Our AI at Work course is designed for teams across all office-based functions. It is practical, task-focused, and delivered in a format that fits around working schedules. Participants leave having produced real, usable outputs. Most see measurable time savings within the first week.

Our AI for Administrators course goes further for people in administrative, operations, and support roles, covering workflow automation, AI tool configuration, and the governance responsibilities that come with managing AI tools on behalf of a team.

Both programmes are available in-person for UK teams, or as live virtual sessions for organisations with remote or distributed staff. We work with businesses from five people to several hundred, across sectors from professional services to retail to public sector.

If you are evaluating AI training options for your team, we are happy to have a conversation about what would work best for your specific situation. The starting point is usually a short call to understand what your team actually does and where AI could make the biggest difference.

What to do next

If your organisation has AI tools in place but is not seeing the adoption and results you expected, training is almost certainly the missing piece. The tools are ready. The question is whether your people know how to use them.

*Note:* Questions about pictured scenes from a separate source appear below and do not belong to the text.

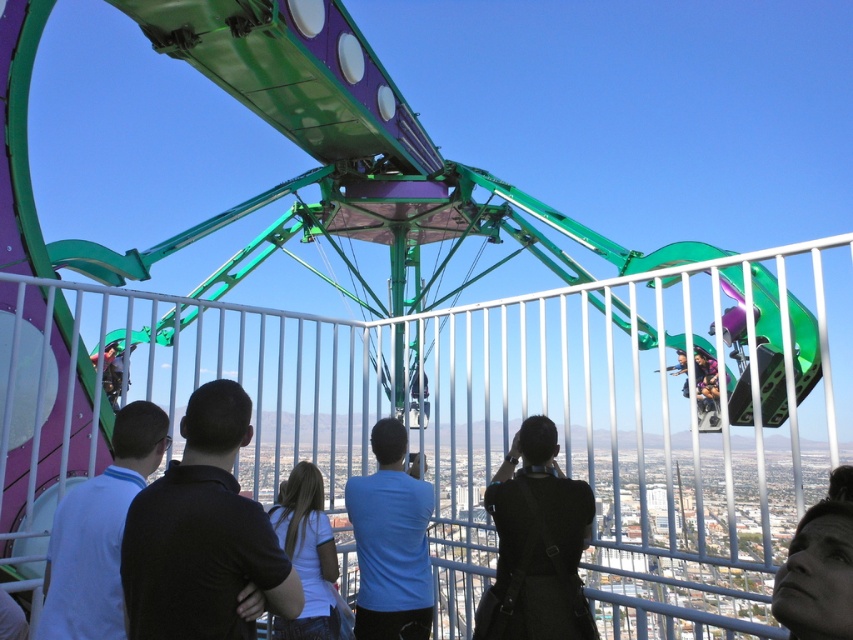
Question: Considering the relative positions of black shirt at center and blue matte shirt at center in the image provided, where is black shirt at center located with respect to blue matte shirt at center?

Choices:
 (A) below
 (B) above

Answer: (B)

Question: Which point is farther to the camera?

Choices:
 (A) black fabric camera at center
 (B) blue matte shirt at center
 (C) black shirt at center
 (D) smooth skin face at lower right

Answer: (B)

Question: Is black shirt at center above white matte shirt at center?

Choices:
 (A) yes
 (B) no

Answer: (A)

Question: Which of the following is the farthest from the observer?

Choices:
 (A) (424, 483)
 (B) (173, 508)
 (C) (314, 532)
 (D) (61, 588)

Answer: (A)

Question: Which of these objects is positioned closest to the white matte shirt at center?

Choices:
 (A) black shirt at center
 (B) blue matte shirt at center

Answer: (B)

Question: Is smooth skin face at lower right to the right of white matte shirt at center from the viewer's perspective?

Choices:
 (A) no
 (B) yes

Answer: (B)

The first step is identifying where the gaps are. Who is using AI regularly and getting good results? Who tried it and stopped? Who has not started at all? Understanding this gives you a baseline, and it often reveals that a relatively small training intervention, even a half-day session, would move a significant number of people from “not using” to “using well.”

For a broader view of how AI fits into UK business strategy, our complete guide to AI for business covers the full picture. And if you are thinking about AI adoption from a leadership perspective, our guide for business leaders covers the strategic and organisational dimensions.

If your team has AI tools and is not using them properly, that is money sitting on the table. Training is the fastest way to pick it up.